__Work required__. Could every line below be written out exactly as it appears?
-------- Recorded data --------
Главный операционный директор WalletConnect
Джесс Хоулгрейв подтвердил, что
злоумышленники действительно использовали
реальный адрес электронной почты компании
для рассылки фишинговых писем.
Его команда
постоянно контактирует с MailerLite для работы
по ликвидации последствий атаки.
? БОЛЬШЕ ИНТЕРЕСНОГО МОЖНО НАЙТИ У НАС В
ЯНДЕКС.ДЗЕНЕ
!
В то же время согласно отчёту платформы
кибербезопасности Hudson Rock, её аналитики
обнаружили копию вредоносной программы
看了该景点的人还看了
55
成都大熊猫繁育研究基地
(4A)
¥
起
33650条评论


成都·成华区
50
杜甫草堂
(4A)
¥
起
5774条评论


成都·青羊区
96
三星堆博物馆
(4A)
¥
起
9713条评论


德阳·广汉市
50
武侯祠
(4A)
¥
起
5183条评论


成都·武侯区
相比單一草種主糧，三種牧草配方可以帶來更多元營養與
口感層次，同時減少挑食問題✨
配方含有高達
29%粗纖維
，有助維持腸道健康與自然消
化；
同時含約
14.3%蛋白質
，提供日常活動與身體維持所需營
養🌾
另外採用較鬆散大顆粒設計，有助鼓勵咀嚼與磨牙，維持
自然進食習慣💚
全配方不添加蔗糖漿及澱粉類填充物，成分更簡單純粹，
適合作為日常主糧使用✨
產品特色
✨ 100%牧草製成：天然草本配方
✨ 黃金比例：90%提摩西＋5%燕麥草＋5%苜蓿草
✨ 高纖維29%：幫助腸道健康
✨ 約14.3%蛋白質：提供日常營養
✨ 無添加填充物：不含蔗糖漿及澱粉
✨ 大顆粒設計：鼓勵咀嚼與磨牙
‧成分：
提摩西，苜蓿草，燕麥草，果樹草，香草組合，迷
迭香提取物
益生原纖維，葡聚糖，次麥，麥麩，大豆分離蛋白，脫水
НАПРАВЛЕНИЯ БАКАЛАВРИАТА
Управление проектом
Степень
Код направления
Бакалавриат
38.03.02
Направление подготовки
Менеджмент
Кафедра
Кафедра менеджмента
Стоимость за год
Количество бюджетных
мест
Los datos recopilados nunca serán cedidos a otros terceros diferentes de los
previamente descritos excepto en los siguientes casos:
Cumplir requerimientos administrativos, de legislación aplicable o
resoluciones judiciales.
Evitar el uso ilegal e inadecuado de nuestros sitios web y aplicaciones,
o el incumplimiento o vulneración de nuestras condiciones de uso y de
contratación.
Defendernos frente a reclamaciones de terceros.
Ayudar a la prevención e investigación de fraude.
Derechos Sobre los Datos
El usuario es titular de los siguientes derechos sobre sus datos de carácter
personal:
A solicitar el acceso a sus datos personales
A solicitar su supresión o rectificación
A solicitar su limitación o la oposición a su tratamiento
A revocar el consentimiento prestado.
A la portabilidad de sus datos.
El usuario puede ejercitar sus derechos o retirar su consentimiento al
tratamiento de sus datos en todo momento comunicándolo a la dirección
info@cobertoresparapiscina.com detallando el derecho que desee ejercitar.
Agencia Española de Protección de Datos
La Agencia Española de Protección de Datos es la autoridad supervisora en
--------
__Expected answer__.
Главный операционный директор WalletConnect
Джесс Хоулгрейв подтвердил, что
злоумышленники действительно использовали
реальный адрес электронной почты компании
для рассылки фишинговых писем.
Его команда
постоянно контактирует с MailerLite для работы
по ликвидации последствий атаки.
? БОЛЬШЕ ИНТЕРЕСНОГО МОЖНО НАЙТИ У НАС В
ЯНДЕКС.ДЗЕНЕ
!
В то же время согласно отчёту платформы
кибербезопасности Hudson Rock, её аналитики
обнаружили копию вредоносной программы
看了该景点的人还看了
55
成都大熊猫繁育研究基地
(4A)
¥
起
33650条评论


成都·成华区
50
杜甫草堂
(4A)
¥
起
5774条评论


成都·青羊区
96
三星堆博物馆
(4A)
¥
起
9713条评论


德阳·广汉市
50
武侯祠
(4A)
¥
起
5183条评论


成都·武侯区
相比單一草種主糧，三種牧草配方可以帶來更多元營養與
口感層次，同時減少挑食問題✨
配方含有高達
29%粗纖維
，有助維持腸道健康與自然消
化；
同時含約
14.3%蛋白質
，提供日常活動與身體維持所需營
養🌾
另外採用較鬆散大顆粒設計，有助鼓勵咀嚼與磨牙，維持
自然進食習慣💚
全配方不添加蔗糖漿及澱粉類填充物，成分更簡單純粹，
適合作為日常主糧使用✨
產品特色
✨ 100%牧草製成：天然草本配方
✨ 黃金比例：90%提摩西＋5%燕麥草＋5%苜蓿草
✨ 高纖維29%：幫助腸道健康
✨ 約14.3%蛋白質：提供日常營養
✨ 無添加填充物：不含蔗糖漿及澱粉
✨ 大顆粒設計：鼓勵咀嚼與磨牙
‧成分：
提摩西，苜蓿草，燕麥草，果樹草，香草組合，迷
迭香提取物
益生原纖維，葡聚糖，次麥，麥麩，大豆分離蛋白，脫水
НАПРАВЛЕНИЯ БАКАЛАВРИАТА
Управление проектом
Степень
Код направления
Бакалавриат
38.03.02
Направление подготовки
Менеджмент
Кафедра
Кафедра менеджмента
Стоимость за год
Количество бюджетных
мест
Los datos recopilados nunca serán cedidos a otros terceros diferentes de los
previamente descritos excepto en los siguientes casos:
Cumplir requerimientos administrativos, de legislación aplicable o
resoluciones judiciales.
Evitar el uso ilegal e inadecuado de nuestros sitios web y aplicaciones,
o el incumplimiento o vulneración de nuestras condiciones de uso y de
contratación.
Defendernos frente a reclamaciones de terceros.
Ayudar a la prevención e investigación de fraude.
Derechos Sobre los Datos
El usuario es titular de los siguientes derechos sobre sus datos de carácter
personal:
A solicitar el acceso a sus datos personales
A solicitar su supresión o rectificación
A solicitar su limitación o la oposición a su tratamiento
A revocar el consentimiento prestado.
A la portabilidad de sus datos.
El usuario puede ejercitar sus derechos o retirar su consentimiento al
tratamiento de sus datos en todo momento comunicándolo a la dirección
info@cobertoresparapiscina.com detallando el derecho que desee ejercitar.
Agencia Española de Protección de Datos
La Agencia Española de Protección de Datos es la autoridad supervisora en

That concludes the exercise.